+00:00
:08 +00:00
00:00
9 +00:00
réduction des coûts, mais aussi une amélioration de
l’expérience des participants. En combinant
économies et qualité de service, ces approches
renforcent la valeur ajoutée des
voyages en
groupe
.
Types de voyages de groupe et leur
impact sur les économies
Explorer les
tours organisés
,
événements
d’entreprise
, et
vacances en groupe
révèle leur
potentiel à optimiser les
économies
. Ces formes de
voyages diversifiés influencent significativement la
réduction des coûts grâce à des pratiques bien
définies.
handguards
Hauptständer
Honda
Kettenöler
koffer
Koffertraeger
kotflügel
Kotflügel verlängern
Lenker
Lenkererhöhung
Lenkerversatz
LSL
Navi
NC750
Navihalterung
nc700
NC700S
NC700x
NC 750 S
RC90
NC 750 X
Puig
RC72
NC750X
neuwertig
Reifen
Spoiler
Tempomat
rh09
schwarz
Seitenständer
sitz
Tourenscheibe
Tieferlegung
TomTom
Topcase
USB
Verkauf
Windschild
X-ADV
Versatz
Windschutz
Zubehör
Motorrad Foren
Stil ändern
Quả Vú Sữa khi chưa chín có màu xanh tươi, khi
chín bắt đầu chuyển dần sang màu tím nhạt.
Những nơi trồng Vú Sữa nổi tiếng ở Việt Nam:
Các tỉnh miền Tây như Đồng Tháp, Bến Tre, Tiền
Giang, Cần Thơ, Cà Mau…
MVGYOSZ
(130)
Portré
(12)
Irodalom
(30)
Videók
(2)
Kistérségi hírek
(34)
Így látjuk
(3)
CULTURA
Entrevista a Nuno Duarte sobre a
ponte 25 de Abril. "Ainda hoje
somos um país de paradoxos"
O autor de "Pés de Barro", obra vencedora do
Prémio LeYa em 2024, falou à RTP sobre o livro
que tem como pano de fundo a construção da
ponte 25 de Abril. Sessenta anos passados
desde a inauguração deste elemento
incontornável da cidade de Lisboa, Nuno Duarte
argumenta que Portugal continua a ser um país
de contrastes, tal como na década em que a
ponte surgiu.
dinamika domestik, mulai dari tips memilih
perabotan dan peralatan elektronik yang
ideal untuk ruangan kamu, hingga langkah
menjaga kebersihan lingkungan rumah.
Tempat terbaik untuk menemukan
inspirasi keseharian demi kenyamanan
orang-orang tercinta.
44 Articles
==
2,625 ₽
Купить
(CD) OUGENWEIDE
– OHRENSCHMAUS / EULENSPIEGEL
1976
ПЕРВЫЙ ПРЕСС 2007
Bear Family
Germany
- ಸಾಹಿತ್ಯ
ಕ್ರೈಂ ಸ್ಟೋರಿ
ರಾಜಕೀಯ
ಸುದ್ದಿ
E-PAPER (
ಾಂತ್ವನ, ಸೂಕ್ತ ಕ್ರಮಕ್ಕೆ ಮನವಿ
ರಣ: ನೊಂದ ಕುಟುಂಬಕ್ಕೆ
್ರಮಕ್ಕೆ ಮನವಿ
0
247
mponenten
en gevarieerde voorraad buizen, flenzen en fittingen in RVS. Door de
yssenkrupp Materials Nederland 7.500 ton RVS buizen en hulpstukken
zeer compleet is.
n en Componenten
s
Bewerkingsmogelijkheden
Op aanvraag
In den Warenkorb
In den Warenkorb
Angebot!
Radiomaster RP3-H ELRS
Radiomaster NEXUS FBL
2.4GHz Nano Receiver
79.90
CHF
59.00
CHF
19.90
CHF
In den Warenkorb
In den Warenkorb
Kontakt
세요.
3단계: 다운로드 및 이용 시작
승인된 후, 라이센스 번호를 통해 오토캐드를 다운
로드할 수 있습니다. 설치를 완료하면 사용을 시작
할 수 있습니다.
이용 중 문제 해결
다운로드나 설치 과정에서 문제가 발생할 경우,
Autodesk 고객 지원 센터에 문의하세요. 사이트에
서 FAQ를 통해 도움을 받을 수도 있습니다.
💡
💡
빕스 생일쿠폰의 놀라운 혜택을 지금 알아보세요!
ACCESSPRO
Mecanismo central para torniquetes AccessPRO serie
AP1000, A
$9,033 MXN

Task directions: Search the data above for lines holding "있습니다" and copy each of them.

Your response:
로드할 수 있습니다. 설치를 완료하면 사용을 시작
할 수 있습니다.
서 FAQ를 통해 도움을 받을 수도 있습니다.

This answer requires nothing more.